IPC Improvements: This one is firmly speculation, but multiple leakers have been talking about how the new Ryzen design has improvements to Integer performance that can yield up to a 10-15% performance improvement, similar to the IPC gain offered from doubling floating-point performance in the third-gen CPUs. IPC is highly workload dependent, but AMD has been focused on ensuring floating-point performance has kept pace as its neglect was the primary failure point of the FX series processors. Now that Ryzen has a firm foothold and solid FP performance, however, a shift in focus to improve integer workloads is a way that AMD can further increase performance in a less-drastic fashion. I’m dangerously close on this point to Dunning-Krueger territory, so I’ll conclude by simply saying that a quick look around Google for what percentage of a modern CPU’s workload is integer versus floating point and it was inconclusive and suggests both still matter for different types of work, so the improvement is welcome all the same!
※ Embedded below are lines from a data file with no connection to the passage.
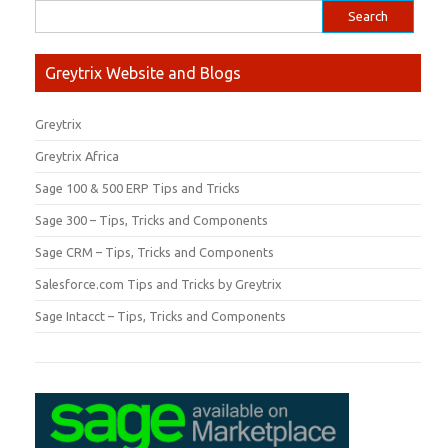
Greytrix Website and Blogs
Greytrix
Greytrix Africa
Sage 100 & 500 ERP Tips and Tricks
Sage 300 – Tips, Tricks and Components
Sage CRM – Tips, Tricks and Components
Salesforce.com Tips and Tricks by Greytrix
Sage Intacct – Tips, Tricks and Components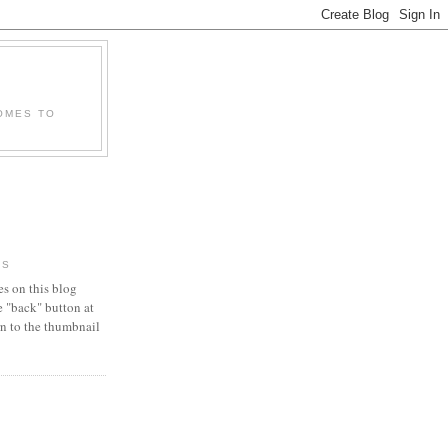
OMES TO
RS
es on this blog
e "back" button at
urn to the thumbnail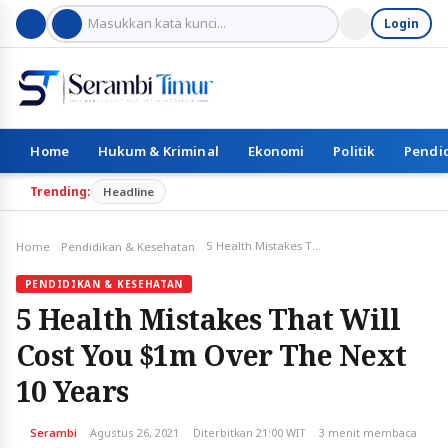
Login
Home
Hukum & Kriminal
Ekonomi
Politik
Pendi
Trending:
Headline
5 Health Mistakes That Will Cost You $1m Over The Next 10 Years
Home
Pendidikan & Kesehatan
PENDIDIKAN & KESEHATAN
5 Health Mistakes That Will
Cost You $1m Over The Next
10 Years
Serambi
Agustus 26, 2021
Diterbitkan 21:00 WIT
3 menit membaca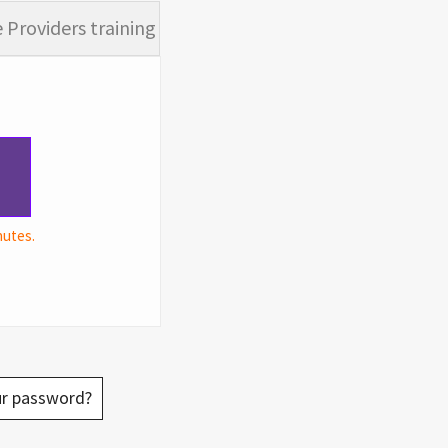
 Providers training
nutes.
ur password?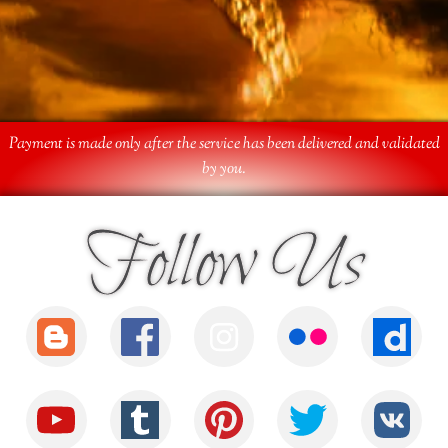
Payment is made only after the service has been delivered and validated
by you.
Follow Us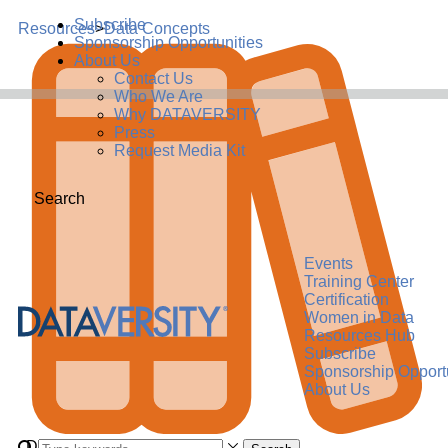
Subscribe
Resources
>
Data Concepts
Sponsorship Opportunities
About Us
Contact Us
Who We Are
Why DATAVERSITY
Press
Request Media Kit
Search
Events
Training Center
Certification
Women in Data
Resources Hub
Subscribe
Sponsorship Opportu
About Us
Data Concept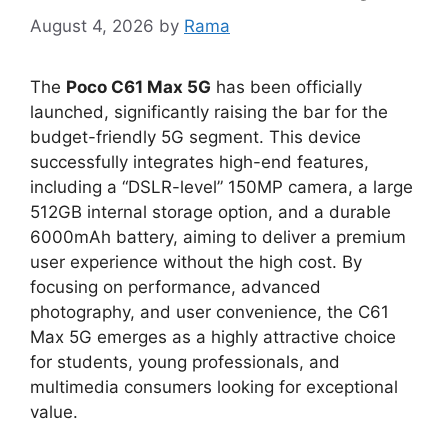
August 4, 2026
by
Rama
The
Poco C61 Max 5G
has been officially
launched,
significantly raising the bar for the
budget-friendly 5G segment
.
This device
successfully integrates high-end features,
including a
“DSLR-level” 150MP camera
,
a large
512
GB internal storage
option,
and a durable
6
000mAh battery
,
aiming to deliver a premium
user experience without the high cost.
By
focusing on performance,
advanced
photography,
and user convenience,
the C61
Max 5G emerges as a highly attractive choice
for students,
young professionals,
and
multimedia consumers looking for exceptional
value.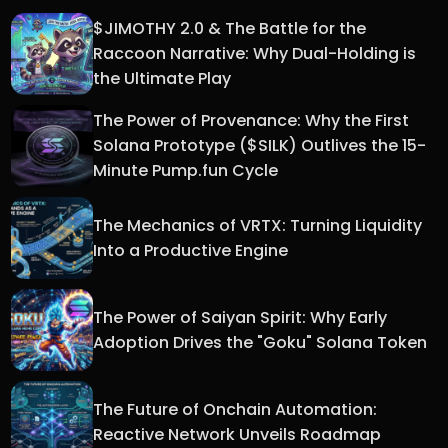
$JIMOTHY 2.0 & The Battle for the
Raccoon Narrative: Why Dual-Holding is
the Ultimate Play
The Power of Provenance: Why the First
Solana Prototype ($SILK) Outlives the 15-
Minute Pump.fun Cycle
The Mechanics of VRTX: Turning Liquidity
Into a Productive Engine
The Power of Saiyan Spirit: Why Early
Adoption Drives the "Goku" Solana Token
The Future of Onchain Automation:
Reactive Network Unveils Roadmap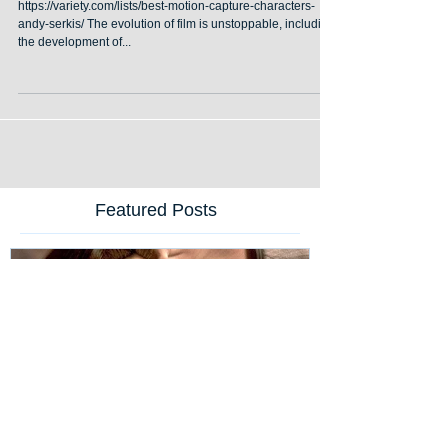
Performances in Film
https://variety.com/lists/best-motion-capture-characters-
andy-serkis/ The evolution of film is unstoppable, including
the development of...
Featured Posts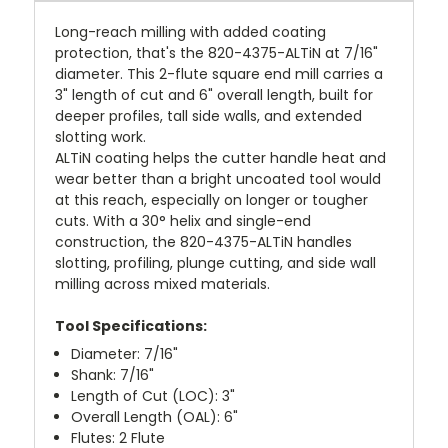
Long-reach milling with added coating
protection, that's the 820-4375-ALTiN at 7/16"
diameter. This 2-flute square end mill carries a
3" length of cut and 6" overall length, built for
deeper profiles, tall side walls, and extended
slotting work.
ALTiN coating helps the cutter handle heat and
wear better than a bright uncoated tool would
at this reach, especially on longer or tougher
cuts. With a 30° helix and single-end
construction, the 820-4375-ALTiN handles
slotting, profiling, plunge cutting, and side wall
milling across mixed materials.
Tool Specifications:
Diameter: 7/16"
Shank: 7/16"
Length of Cut (LOC): 3"
Overall Length (OAL): 6"
Flutes: 2 Flute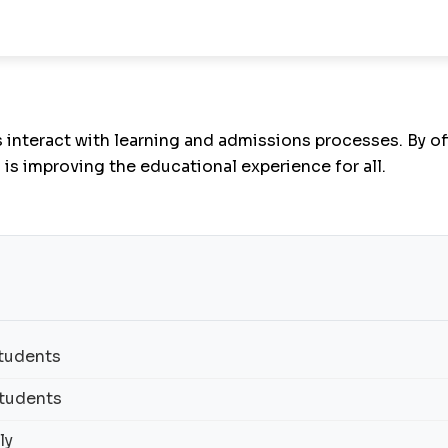
interact with learning and admissions processes. By of
I is improving the educational experience for all.
Students
Students
ly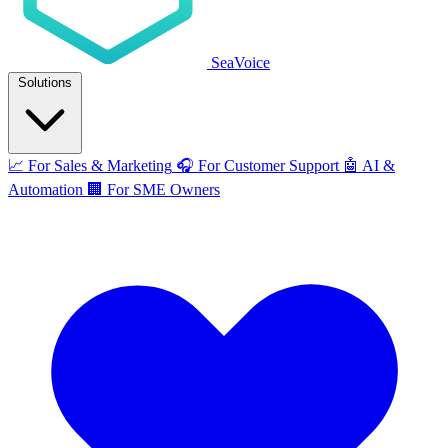
SeaVoice
Solutions
📈
For Sales & Marketing
🎧
For Customer Support
🤖
AI &
Automation
🏢
For SME Owners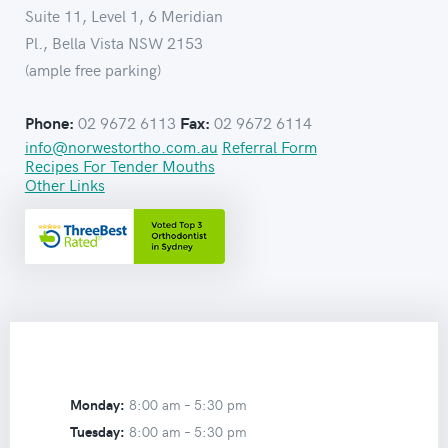
Suite 11, Level 1, 6 Meridian
Pl., Bella Vista NSW 2153
(ample free parking)
02 9672 6113
02 9672 6114
Phone:
Fax:
info@norwestortho.com.au
Referral Form
Recipes For Tender Mouths
Other Links
Monday:
8:00 am –
5:30 pm
Tuesday:
8:00 am –
5:30 pm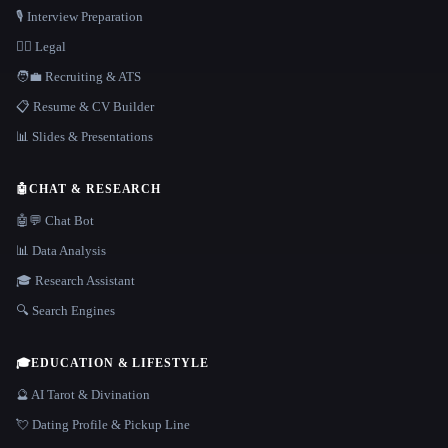
🎙️ Interview Preparation
👩‍⚖️ Legal
🧑‍💼 Recruiting & ATS
📋 Resume & CV Builder
📊 Slides & Presentations
🤖
CHAT & RESEARCH
🤖💬 Chat Bot
📊 Data Analysis
🎓 Research Assistant
🔍 Search Engines
🎓
EDUCATION & LIFESTYLE
🔮 AI Tarot & Divination
💘 Dating Profile & Pickup Line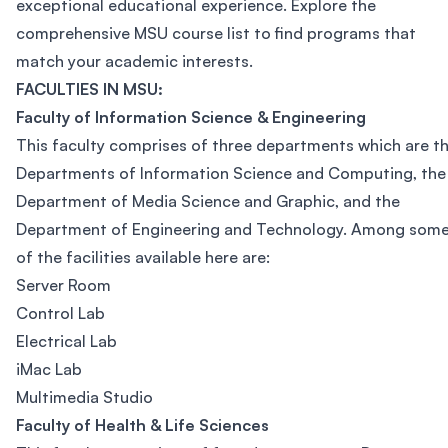
exceptional educational experience. Explore the
comprehensive MSU course list to find programs that
match your academic interests.
FACULTIES IN MSU:
Faculty of Information Science & Engineering
This faculty comprises of three departments which are t
Departments of Information Science and Computing, the
Department of Media Science and Graphic, and the
Department of Engineering and Technology. Among som
of the facilities available here are:
Server Room
Control Lab
Electrical Lab
iMac Lab
Multimedia Studio
Faculty of Health & Life Sciences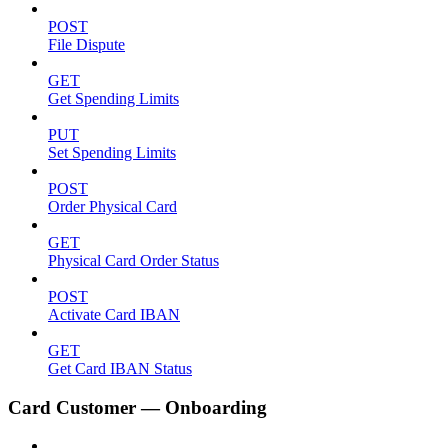
POST
File Dispute
GET
Get Spending Limits
PUT
Set Spending Limits
POST
Order Physical Card
GET
Physical Card Order Status
POST
Activate Card IBAN
GET
Get Card IBAN Status
Card Customer — Onboarding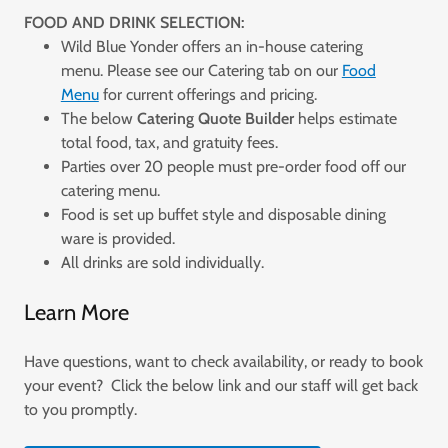
FOOD AND DRINK SELECTION:
Wild Blue Yonder offers an in-house catering
menu. Please see our Catering tab on our
Food
Menu
for current offerings and pricing.
The below
Catering Quote Builder
helps estimate
total food, tax, and gratuity fees.
Parties over 20 people must pre-order food off our
catering menu.
Food is set up buffet style and disposable dining
ware is provided.
All drinks are sold individually.
Learn More
Have questions, want to check availability, or ready to book
your event? Click the below link and our staff will get back
to you promptly.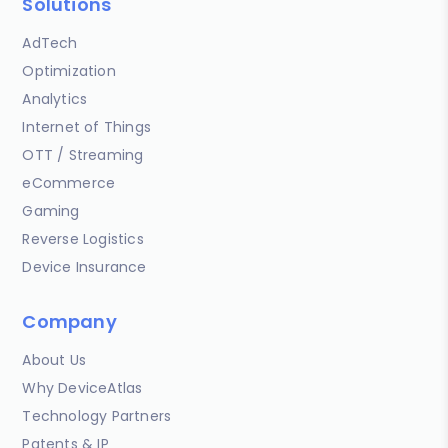
Solutions
AdTech
Optimization
Analytics
Internet of Things
OTT / Streaming
eCommerce
Gaming
Reverse Logistics
Device Insurance
Company
About Us
Why DeviceAtlas
Technology Partners
Patents & IP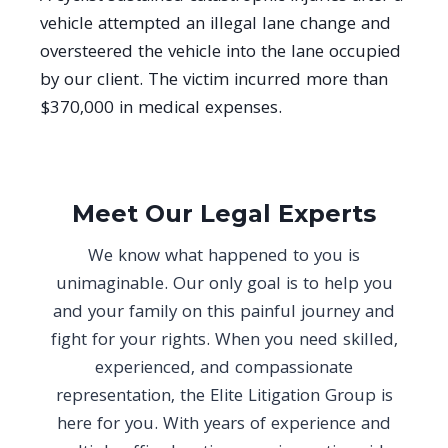
vehicle attempted an illegal lane change and
oversteered the vehicle into the lane occupied
by our client. The victim incurred more than
$370,000 in medical expenses.
Meet Our Legal Experts
We know what happened to you is
unimaginable. Our only goal is to help you
and your family on this painful journey and
fight for your rights. When you need skilled,
experienced, and compassionate
representation, the Elite Litigation Group is
here for you. With years of experience and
Overall, all of this in consideration, I am really excited for this new generation of CPUs from AMD. Since Ryzen launched, it has been the only thing I have personally bought, bought for my wife, or recommended and built for friends, because while yes, technically Intel’s highest-end consumer chip is very slightly faster at gaming, Ryzen is better at most other workloads – video rendering, 3D rendering, various system operations, and especially at multitasking. My current streaming encoding on Twitch is a full CPU encode, which I can run with a better x264 profile for higher quality while still using less than 20% of the CPU while both running the game and encoding and uploading the video data to Twitch in real time. The changes that AMD is rumored and confirmed to be making, taken together, point to a real inflection point in the modern CPU wars. At a time where Intel isn’t on track to offer anything new until next year, which will see their first CPU core redesign in 5 years, AMD may actually grab the gaming performance crown, and at a time where the new-generation consoles, also using Ryzen technology, will ensure games are built for the AMD model of computing more so than the Intel one.
Fascinating times in technology we live in.